Other Evan Stuff from Fall 2017 (in no particular order)

  • One of the high points of my semester was presenting a paper at the SLSA (Society for Literature, Science and the Arts) Conference at ASU Tempe. I was mindblown by how nice the ASU campus was, how great the people were in attendance, and how many cool programs they have. Who would have thought I’d like Arizona so much?  From what I can see, ASU has “solved” the crisis of the humanities by reincorporating the humanities into strange, somewhat nebulous, interdisciplinary programs.  They have a Center for Science and the Imagination” <http://csi.asu.edu/imaginary-college/>, a “Threatcasting Lab” <http://threatcasting.com>, and all sorts of other strange, wonky programs.  Does this not sound like the wishywashy stuff of American Studies?  Count. Me. In. And they have lots of funding.  I suppose part of what was getting me down about the job market was my difficulty situating myself squarely in English, or Art History, etc.  This conference made me feel like there might very well be a place for me in academia yet.
  • I met Ann Druyan.
  • I applied for a job as an Expos 20 preceptor. Potentially I would be teaching a writing course structured around time theory.
  • I’ve noticed my hair is thinning in the front and I am not a fan of this development.
  • I applied for a Rome Prize in order to write an annotated book—The Digital Faun.
  • I’ve been running a lot, which has been great. There’s a Cambridge 5k series that has a race about once a month, so I’m always training to improve my time.  I’m down to a 24 minute 5k, which is good for me (though it’s no Charlie Tyson—Charlie runs a 21 minute 5k).
  • I’m working on The Extinctuary, your hub for all things extinct and macabre! HUCE has agreed to fund this project, and I’m very excited about it.
  • I received my highest Q scores (4.7) in the Science Fiction course I TF’d for this semester. More importantly, I did my best teaching.

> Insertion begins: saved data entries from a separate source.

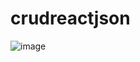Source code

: # crudreactjson

![image](https://user-images.githubusercontent.com/59670578/161359993-4d46d0ad-0b67-4186-92fd-8a055e4dd4c6.png)
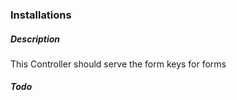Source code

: ### Installations


##### Description
This Controller should serve the form keys for forms


##### Todo
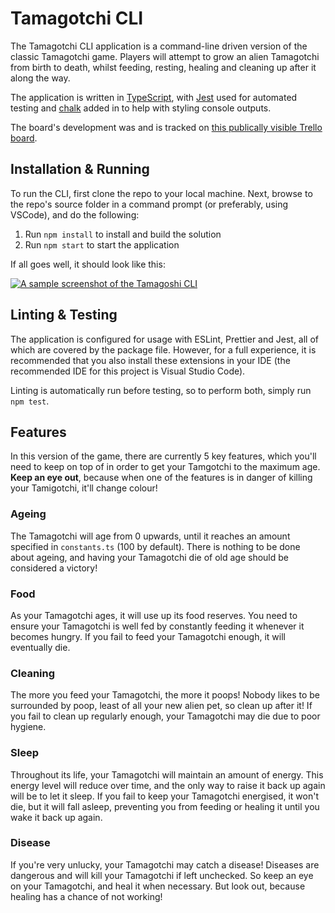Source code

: # Tamagotchi CLI

The Tamagotchi CLI application is a command-line driven version of the classic Tamagotchi game. Players will attempt to grow an alien Tamagotchi from birth to death, whilst feeding, resting, healing and cleaning up after it along the way.

The application is written in [TypeScript](https://github.com/microsoft/TypeScript 'TypeScript'), with [Jest](https://github.com/facebook/jest 'Jest') used for automated testing and [chalk](https://github.com/chalk/chalk 'chalk') added in to help with styling console outputs.

The board's development was and is tracked on [this publically visible Trello board](https://trello.com/b/Gkbecsav/tamagotchi 'this publically visible Trello board').

## Installation & Running

To run the CLI, first clone the repo to your local machine. Next, browse to the repo's source folder in a command prompt (or preferably, using VSCode), and do the following:

1. Run `npm install` to install and build the solution
2. Run `npm start` to start the application

If all goes well, it should look like this:

[![A sample screenshot of the Tamagoshi CLI](https://i.imgur.com/evAZjvS.png 'A sample screenshot of the Tamagoshi CLI')](https://i.imgur.com/evAZjvS.png 'A sample screenshot of the Tamagoshi CLI')

## Linting & Testing

The application is configured for usage with ESLint, Prettier and Jest, all of which are covered by the package file. However, for a full experience, it is recommended that you also install these extensions in your IDE (the recommended IDE for this project is Visual Studio Code).

Linting is automatically run before testing, so to perform both, simply run `npm test`.

## Features

In this version of the game, there are currently 5 key features, which you'll need to keep on top of in order to get your Tamgotchi to the maximum age. **Keep an eye out**, because when one of the features is in danger of killing your Tamigotchi, it'll change colour!

### Ageing

The Tamagotchi will age from 0 upwards, until it reaches an amount specified in `constants.ts` (100 by default). There is nothing to be done about ageing, and having your Tamagotchi die of old age should be considered a victory!

### Food

As your Tamagotchi ages, it will use up its food reserves. You need to ensure your Tamagotchi is well fed by constantly feeding it whenever it becomes hungry. If you fail to feed your Tamagotchi enough, it will eventually die.

### Cleaning

The more you feed your Tamagotchi, the more it poops! Nobody likes to be surrounded by poop, least of all your new alien pet, so clean up after it! If you fail to clean up regularly enough, your Tamagotchi may die due to poor hygiene.

### Sleep

Throughout its life, your Tamagotchi will maintain an amount of energy. This energy level will reduce over time, and the only way to raise it back up again will be to let it sleep. If you fail to keep your Tamagotchi energised, it won't die, but it will fall asleep, preventing you from feeding or healing it until you wake it back up again.

### Disease

If you're very unlucky, your Tamagotchi may catch a disease! Diseases are dangerous and will kill your Tamagotchi if left unchecked. So keep an eye on your Tamagotchi, and heal it when necessary. But look out, because healing has a chance of not working!
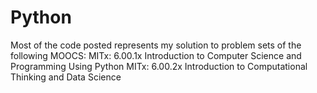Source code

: # Python
Most of the code posted represents my solution to problem sets of the following MOOCS: 
  MITx: 6.00.1x Introduction to Computer Science and Programming Using Python 
  MITx: 6.00.2x Introduction to Computational Thinking and Data Science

  • I won my other (non-Lowell) Fantasy Football League, and silenced all my haters.
  • Professor Burt let me lecture, for the second time, on time theory in science fiction.

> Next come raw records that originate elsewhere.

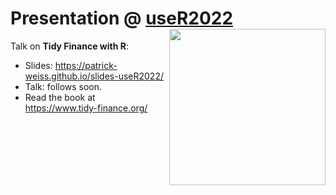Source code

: # Presentation @ [useR2022](https://user2022.r-project.org/) <img class="logo" src="https://www.tidy-finance.org/cover.jpg" align="right" style="width:250px;" />

Talk on **Tidy Finance with R**:

- Slides: https://patrick-weiss.github.io/slides-useR2022/
- Talk: follows soon.
- Read the book at https://www.tidy-finance.org/
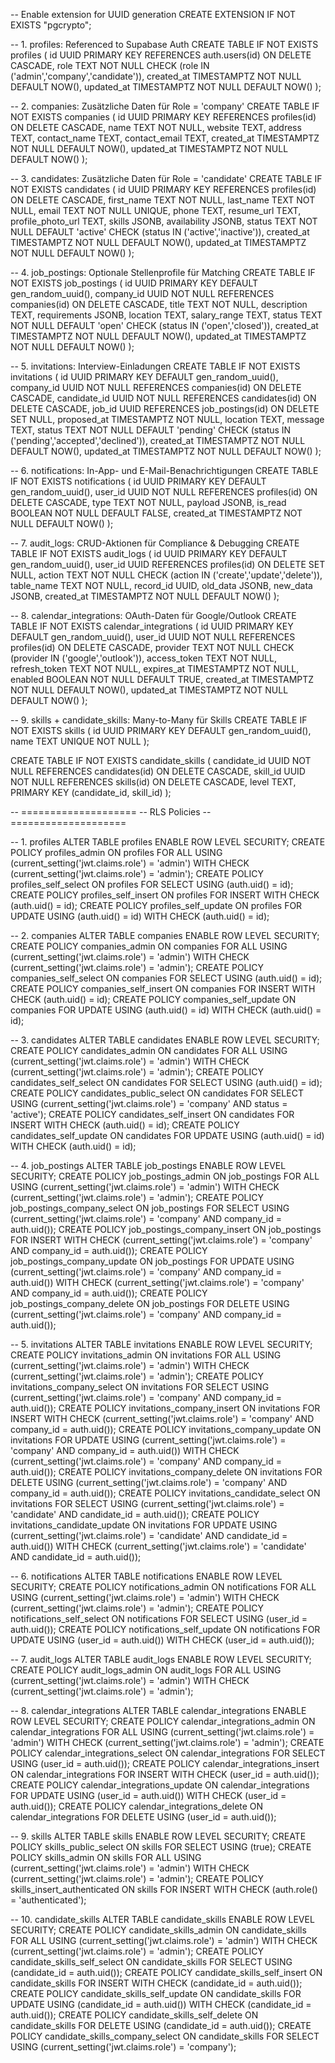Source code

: -- Enable extension for UUID generation
CREATE EXTENSION IF NOT EXISTS "pgcrypto";

-- 1. profiles: Referenced to Supabase Auth
CREATE TABLE IF NOT EXISTS profiles (
  id UUID PRIMARY KEY REFERENCES auth.users(id) ON DELETE CASCADE,
  role TEXT NOT NULL CHECK (role IN ('admin','company','candidate')),
  created_at TIMESTAMPTZ NOT NULL DEFAULT NOW(),
  updated_at TIMESTAMPTZ NOT NULL DEFAULT NOW()
);

-- 2. companies: Zusätzliche Daten für Role = 'company'
CREATE TABLE IF NOT EXISTS companies (
  id UUID PRIMARY KEY REFERENCES profiles(id) ON DELETE CASCADE,
  name TEXT NOT NULL,
  website TEXT,
  address TEXT,
  contact_name TEXT,
  contact_email TEXT,
  created_at TIMESTAMPTZ NOT NULL DEFAULT NOW(),
  updated_at TIMESTAMPTZ NOT NULL DEFAULT NOW()
);

-- 3. candidates: Zusätzliche Daten für Role = 'candidate'
CREATE TABLE IF NOT EXISTS candidates (
  id UUID PRIMARY KEY REFERENCES profiles(id) ON DELETE CASCADE,
  first_name TEXT NOT NULL,
  last_name TEXT NOT NULL,
  email TEXT NOT NULL UNIQUE,
  phone TEXT,
  resume_url TEXT,
  profile_photo_url TEXT,
  skills JSONB,
  availability JSONB,
  status TEXT NOT NULL DEFAULT 'active' CHECK (status IN ('active','inactive')),
  created_at TIMESTAMPTZ NOT NULL DEFAULT NOW(),
  updated_at TIMESTAMPTZ NOT NULL DEFAULT NOW()
);

-- 4. job_postings: Optionale Stellenprofile für Matching
CREATE TABLE IF NOT EXISTS job_postings (
  id UUID PRIMARY KEY DEFAULT gen_random_uuid(),
  company_id UUID NOT NULL REFERENCES companies(id) ON DELETE CASCADE,
  title TEXT NOT NULL,
  description TEXT,
  requirements JSONB,
  location TEXT,
  salary_range TEXT,
  status TEXT NOT NULL DEFAULT 'open' CHECK (status IN ('open','closed')),
  created_at TIMESTAMPTZ NOT NULL DEFAULT NOW(),
  updated_at TIMESTAMPTZ NOT NULL DEFAULT NOW()
);

-- 5. invitations: Interview-Einladungen
CREATE TABLE IF NOT EXISTS invitations (
  id UUID PRIMARY KEY DEFAULT gen_random_uuid(),
  company_id UUID NOT NULL REFERENCES companies(id) ON DELETE CASCADE,
  candidate_id UUID NOT NULL REFERENCES candidates(id) ON DELETE CASCADE,
  job_id UUID REFERENCES job_postings(id) ON DELETE SET NULL,
  proposed_at TIMESTAMPTZ NOT NULL,
  location TEXT,
  message TEXT,
  status TEXT NOT NULL DEFAULT 'pending' CHECK (status IN ('pending','accepted','declined')),
  created_at TIMESTAMPTZ NOT NULL DEFAULT NOW(),
  updated_at TIMESTAMPTZ NOT NULL DEFAULT NOW()
);

-- 6. notifications: In-App- und E-Mail-Benachrichtigungen
CREATE TABLE IF NOT EXISTS notifications (
  id UUID PRIMARY KEY DEFAULT gen_random_uuid(),
  user_id UUID NOT NULL REFERENCES profiles(id) ON DELETE CASCADE,
  type TEXT NOT NULL,
  payload JSONB,
  is_read BOOLEAN NOT NULL DEFAULT FALSE,
  created_at TIMESTAMPTZ NOT NULL DEFAULT NOW()
);

-- 7. audit_logs: CRUD-Aktionen für Compliance & Debugging
CREATE TABLE IF NOT EXISTS audit_logs (
  id UUID PRIMARY KEY DEFAULT gen_random_uuid(),
  user_id UUID REFERENCES profiles(id) ON DELETE SET NULL,
  action TEXT NOT NULL CHECK (action IN ('create','update','delete')),
  table_name TEXT NOT NULL,
  record_id UUID,
  old_data JSONB,
  new_data JSONB,
  created_at TIMESTAMPTZ NOT NULL DEFAULT NOW()
);

-- 8. calendar_integrations: OAuth-Daten für Google/Outlook
CREATE TABLE IF NOT EXISTS calendar_integrations (
  id UUID PRIMARY KEY DEFAULT gen_random_uuid(),
  user_id UUID NOT NULL REFERENCES profiles(id) ON DELETE CASCADE,
  provider TEXT NOT NULL CHECK (provider IN ('google','outlook')),
  access_token TEXT NOT NULL,
  refresh_token TEXT NOT NULL,
  expires_at TIMESTAMPTZ NOT NULL,
  enabled BOOLEAN NOT NULL DEFAULT TRUE,
  created_at TIMESTAMPTZ NOT NULL DEFAULT NOW(),
  updated_at TIMESTAMPTZ NOT NULL DEFAULT NOW()
);

-- 9. skills + candidate_skills: Many-to-Many für Skills
CREATE TABLE IF NOT EXISTS skills (
  id UUID PRIMARY KEY DEFAULT gen_random_uuid(),
  name TEXT UNIQUE NOT NULL
);

CREATE TABLE IF NOT EXISTS candidate_skills (
  candidate_id UUID NOT NULL REFERENCES candidates(id) ON DELETE CASCADE,
  skill_id UUID NOT NULL REFERENCES skills(id) ON DELETE CASCADE,
  level TEXT,
  PRIMARY KEY (candidate_id, skill_id)
);

-- ====================
-- RLS Policies
-- ====================

-- 1. profiles
ALTER TABLE profiles ENABLE ROW LEVEL SECURITY;
CREATE POLICY profiles_admin ON profiles FOR ALL USING (current_setting('jwt.claims.role') = 'admin') WITH CHECK (current_setting('jwt.claims.role') = 'admin');
CREATE POLICY profiles_self_select ON profiles FOR SELECT USING (auth.uid() = id);
CREATE POLICY profiles_self_insert ON profiles FOR INSERT WITH CHECK (auth.uid() = id);
CREATE POLICY profiles_self_update ON profiles FOR UPDATE USING (auth.uid() = id) WITH CHECK (auth.uid() = id);

-- 2. companies
ALTER TABLE companies ENABLE ROW LEVEL SECURITY;
CREATE POLICY companies_admin ON companies FOR ALL USING (current_setting('jwt.claims.role') = 'admin') WITH CHECK (current_setting('jwt.claims.role') = 'admin');
CREATE POLICY companies_self_select ON companies FOR SELECT USING (auth.uid() = id);
CREATE POLICY companies_self_insert ON companies FOR INSERT WITH CHECK (auth.uid() = id);
CREATE POLICY companies_self_update ON companies FOR UPDATE USING (auth.uid() = id) WITH CHECK (auth.uid() = id);

-- 3. candidates
ALTER TABLE candidates ENABLE ROW LEVEL SECURITY;
CREATE POLICY candidates_admin ON candidates FOR ALL USING (current_setting('jwt.claims.role') = 'admin') WITH CHECK (current_setting('jwt.claims.role') = 'admin');
CREATE POLICY candidates_self_select ON candidates FOR SELECT USING (auth.uid() = id);
CREATE POLICY candidates_public_select ON candidates FOR SELECT USING (current_setting('jwt.claims.role') = 'company' AND status = 'active');
CREATE POLICY candidates_self_insert ON candidates FOR INSERT WITH CHECK (auth.uid() = id);
CREATE POLICY candidates_self_update ON candidates FOR UPDATE USING (auth.uid() = id) WITH CHECK (auth.uid() = id);

-- 4. job_postings
ALTER TABLE job_postings ENABLE ROW LEVEL SECURITY;
CREATE POLICY job_postings_admin ON job_postings FOR ALL USING (current_setting('jwt.claims.role') = 'admin') WITH CHECK (current_setting('jwt.claims.role') = 'admin');
CREATE POLICY job_postings_company_select ON job_postings FOR SELECT USING (current_setting('jwt.claims.role') = 'company' AND company_id = auth.uid());
CREATE POLICY job_postings_company_insert ON job_postings FOR INSERT WITH CHECK (current_setting('jwt.claims.role') = 'company' AND company_id = auth.uid());
CREATE POLICY job_postings_company_update ON job_postings FOR UPDATE USING (current_setting('jwt.claims.role') = 'company' AND company_id = auth.uid()) WITH CHECK (current_setting('jwt.claims.role') = 'company' AND company_id = auth.uid());
CREATE POLICY job_postings_company_delete ON job_postings FOR DELETE USING (current_setting('jwt.claims.role') = 'company' AND company_id = auth.uid());

-- 5. invitations
ALTER TABLE invitations ENABLE ROW LEVEL SECURITY;
CREATE POLICY invitations_admin ON invitations FOR ALL USING (current_setting('jwt.claims.role') = 'admin') WITH CHECK (current_setting('jwt.claims.role') = 'admin');
CREATE POLICY invitations_company_select ON invitations FOR SELECT USING (current_setting('jwt.claims.role') = 'company' AND company_id = auth.uid());
CREATE POLICY invitations_company_insert ON invitations FOR INSERT WITH CHECK (current_setting('jwt.claims.role') = 'company' AND company_id = auth.uid());
CREATE POLICY invitations_company_update ON invitations FOR UPDATE USING (current_setting('jwt.claims.role') = 'company' AND company_id = auth.uid()) WITH	CHECK (current_setting('jwt.claims.role') = 'company' AND company_id = auth.uid());
CREATE POLICY invitations_company_delete ON invitations FOR DELETE USING (current_setting('jwt.claims.role') = 'company' AND company_id = auth.uid());
CREATE POLICY invitations_candidate_select ON invitations FOR SELECT USING (current_setting('jwt.claims.role') = 'candidate' AND candidate_id = auth.uid());
CREATE POLICY invitations_candidate_update ON invitations FOR UPDATE USING (current_setting('jwt.claims.role') = 'candidate' AND candidate_id = auth.uid()) WITH	CHECK (current_setting('jwt.claims.role') = 'candidate' AND candidate_id = auth.uid());

-- 6. notifications
ALTER TABLE notifications ENABLE ROW LEVEL SECURITY;
CREATE POLICY notifications_admin ON notifications FOR ALL USING (current_setting('jwt.claims.role') = 'admin') WITH CHECK (current_setting('jwt.claims.role') = 'admin');
CREATE POLICY notifications_self_select ON notifications FOR SELECT USING (user_id = auth.uid());
CREATE POLICY notifications_self_update ON notifications FOR UPDATE USING (user_id = auth.uid()) WITH CHECK (user_id = auth.uid());

-- 7. audit_logs
ALTER TABLE audit_logs ENABLE ROW LEVEL SECURITY;
CREATE POLICY audit_logs_admin ON audit_logs FOR ALL USING (current_setting('jwt.claims.role') = 'admin') WITH	CHECK (current_setting('jwt.claims.role') = 'admin');

-- 8. calendar_integrations
ALTER TABLE calendar_integrations ENABLE ROW LEVEL SECURITY;
CREATE POLICY calendar_integrations_admin ON calendar_integrations FOR ALL USING (current_setting('jwt.claims.role') = 'admin') WITH	CHECK (current_setting('jwt.claims.role') = 'admin');
CREATE POLICY calendar_integrations_select ON calendar_integrations FOR SELECT USING (user_id = auth.uid());
CREATE POLICY calendar_integrations_insert ON calendar_integrations FOR INSERT WITH CHECK (user_id = auth.uid());
CREATE POLICY calendar_integrations_update ON calendar_integrations FOR UPDATE USING (user_id = auth.uid()) WITH	CHECK (user_id = auth.uid());
CREATE POLICY calendar_integrations_delete ON calendar_integrations FOR DELETE USING (user_id = auth.uid());

-- 9. skills
ALTER TABLE skills ENABLE ROW LEVEL SECURITY;
CREATE POLICY skills_public_select ON skills FOR SELECT USING (true);
CREATE POLICY skills_admin ON skills FOR ALL USING (current_setting('jwt.claims.role') = 'admin') WITH CHECK (current_setting('jwt.claims.role') = 'admin');
CREATE POLICY skills_insert_authenticated ON skills FOR INSERT WITH CHECK (auth.role() = 'authenticated');

-- 10. candidate_skills
ALTER TABLE candidate_skills ENABLE ROW LEVEL SECURITY;
CREATE POLICY candidate_skills_admin ON candidate_skills FOR ALL USING (current_setting('jwt.claims.role') = 'admin') WITH	CHECK (current_setting('jwt.claims.role') = 'admin');
CREATE POLICY candidate_skills_self_select ON candidate_skills FOR SELECT USING (candidate_id = auth.uid());
CREATE POLICY candidate_skills_self_insert ON candidate_skills FOR INSERT WITH CHECK (candidate_id = auth.uid());
CREATE POLICY candidate_skills_self_update ON candidate_skills FOR UPDATE USING (candidate_id = auth.uid()) WITH	CHECK (candidate_id = auth.uid());
CREATE POLICY candidate_skills_self_delete ON candidate_skills FOR DELETE USING (candidate_id = auth.uid());
CREATE POLICY candidate_skills_company_select ON candidate_skills FOR SELECT USING (current_setting('jwt.claims.role') = 'company');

  • I applied for a Safra graduate fellowship, the Bowdoin Prize, the Philip Hofer Prize, the English Postgraduate Essay Prize, and have another bunch of apps due in February.
  • I saw a ton of bands: the Red Hot Chili Peppers, Weezer, Gogol Bordello, LCD Soundsystem.

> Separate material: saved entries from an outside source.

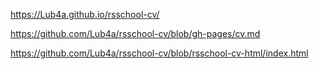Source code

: https://Lub4a.github.io/rsschool-cv/  

https://github.com/Lub4a/rsschool-cv/blob/gh-pages/cv.md  

https://github.com/Lub4a/rsschool-cv/blob/rsschool-cv-html/index.html
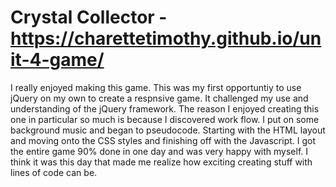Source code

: # Crystal Collector - https://charettetimothy.github.io/unit-4-game/

I really enjoyed making this game. This was my first opportuntiy to use jQuery on my own to create a respnsive game. It challenged my use and understanding of the jQuery framework. The reason I enjoyed creating this one in particular so much is because I discovered work flow.
I put on some background music and began to pseudocode. Starting with the HTML layout and moving onto the CSS styles and finishing off with the Javascript. I got the entire game 90% done in one day and was very happy with myself. I think it was this day that made me realize how exciting creating stuff with lines of code can be.
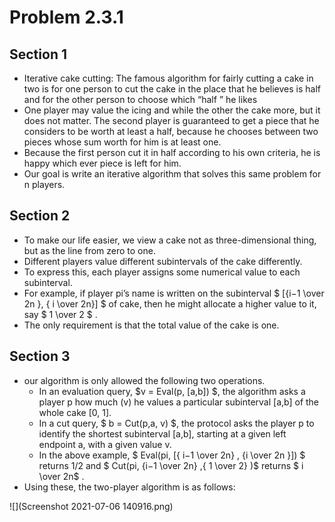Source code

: # Problem 2.3.1

## Section 1 
- Iterative cake cutting: The famous algorithm for fairly cutting a cake
  in two is for one person to cut the cake in the place that he believes
  is half and for the other person to choose which “half ” he likes
- One player may value the icing and while the other the cake more, 
  but it does not matter. The second player is guaranteed to get a
  piece that he considers to be worth at least a half, because he
  chooses between two pieces whose sum worth for him is at least 
  one. 
- Because the first person cut it in half according to his own criteria, 
  he is happy which ever piece is left for him. 
- Our goal is write an iterative algorithm that solves this same
problem for n players.
  
## Section 2
- To make our life easier, we view a cake not as three-dimensional thing, 
  but as the line from zero to one.
- Different players value different subintervals of the cake differently. 
- To express this, each player assigns some numerical value to each subinterval. 
- For example, if player pi’s name is written on the subinterval
  $ [{i−1 \over 2n }, { i \over 2n}]  $ of cake, then he might allocate a higher value to it, say $ 1 \over 2 $ .
- The only requirement is that the total value
of the cake is one.

## Section 3

- our algorithm is only allowed the following two operations.
  -  In an evaluation query, $v = Eval(p, [a,b]) $, the algorithm asks a player p how much (v) he values a particular subinterval [a,b] of the whole cake [0, 1].
  -  In a cut query, $ b = Cut(p,a, v) $, the protocol asks the player p to identify the shortest subinterval [a,b], starting at a given left endpoint a, with a given value v. 
  - In the above example, $ Eval(pi, [{ i−1 \over 2n} , {i \over 2n }]) $ returns 1/2 and $ Cut(pi, {i−1 \over 2n} ,{ 1 \over 2} )$ returns $ i \over 2n$ .
- Using these, the two-player algorithm is as follows:
  
![](Screenshot 2021-07-06 140916.png)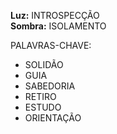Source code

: **Luz:** INTROSPECÇÃO  
**Sombra:** ISOLAMENTO

PALAVRAS-CHAVE:
- SOLIDÃO
- GUIA
- SABEDORIA
- RETIRO
- ESTUDO
- ORIENTAÇÃO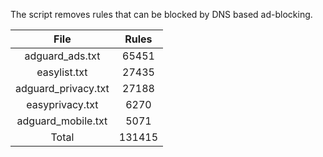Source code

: The script removes rules that can be blocked by DNS based ad-blocking.


| File | Rules |
|:----:|:-----:|
| adguard_ads.txt | 65451 |
| easylist.txt | 27435 |
| adguard_privacy.txt | 27188 |
| easyprivacy.txt | 6270 |
| adguard_mobile.txt | 5071 |
| Total | 131415 |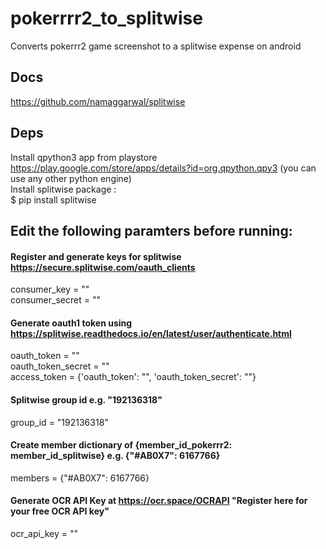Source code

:# pokerrrr2_to_splitwise
Converts pokerrr2 game screenshot to a splitwise expense on android

## Docs
https://github.com/namaggarwal/splitwise

## Deps
Install qpython3 app from playstore https://play.google.com/store/apps/details?id=org.qpython.qpy3 (you can use any other python engine)\
Install splitwise package :\
$ pip install splitwise

## Edit the following paramters before running:
#### Register and generate keys for splitwise https://secure.splitwise.com/oauth_clients
consumer_key = "<obfuscated>"
\
consumer_secret = "<obfuscated>"

#### Generate oauth1 token using https://splitwise.readthedocs.io/en/latest/user/authenticate.html
oauth_token = "<obfuscated>"
\
oauth_token_secret = "<obfuscated>"
\
access_token = {'oauth_token': "<obfuscated>", 'oauth_token_secret': "<obfuscated>"}

#### Splitwise group id e.g. "192136318"
group_id = "192136318"

#### Create member dictionary of {member_id_pokerrr2: member_id_splitwise} e.g. {"#AB0X7": 6167766}
members = {"#AB0X7": 6167766}

#### Generate OCR API Key at https://ocr.space/OCRAPI "Register here for your free OCR API key"
ocr_api_key = "<obfuscated>"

  • I got to see Takashi Murakami at the MFA.
  • I saw the solar eclipse and the end of the Cassini Mission.
  • I’ve been the Departmental Teaching Fellow in American Studies.
  • My niece got a lot bigger.
  • I made a lot of friends and reconnected with many old ones.
  • Long story, but my grandmother’s house in San Diego almost burned down, and I stopped it.
  • I was invited to publish in a forthcoming book of essays about monumentality, which is something that I really need to do at this point in my academic career.
  • I was invited to write an essay/review about the Golden Record in Configurations.
  • My dad got a new dog.

Tutoring for me has been crucial in ending my more or less monastic graduate school life and turning it into something altogether more rewarding.  I love being part of this community and I hope it shows.  I’m looking forward to the coming semester, to it being warm enough to run outside without frostbite, to advising Jess Levy’s and Andrew Flannery’s speeches, to fleshing out my dissertation, to returning to Italy for the summer, to getting some work published, to hosting another rabid Mariokart Championship, to a new HoCo, to turning thirty, to River Run, to landing some solid fellowships, and to building an army of stag-mask-wearing Lowellians.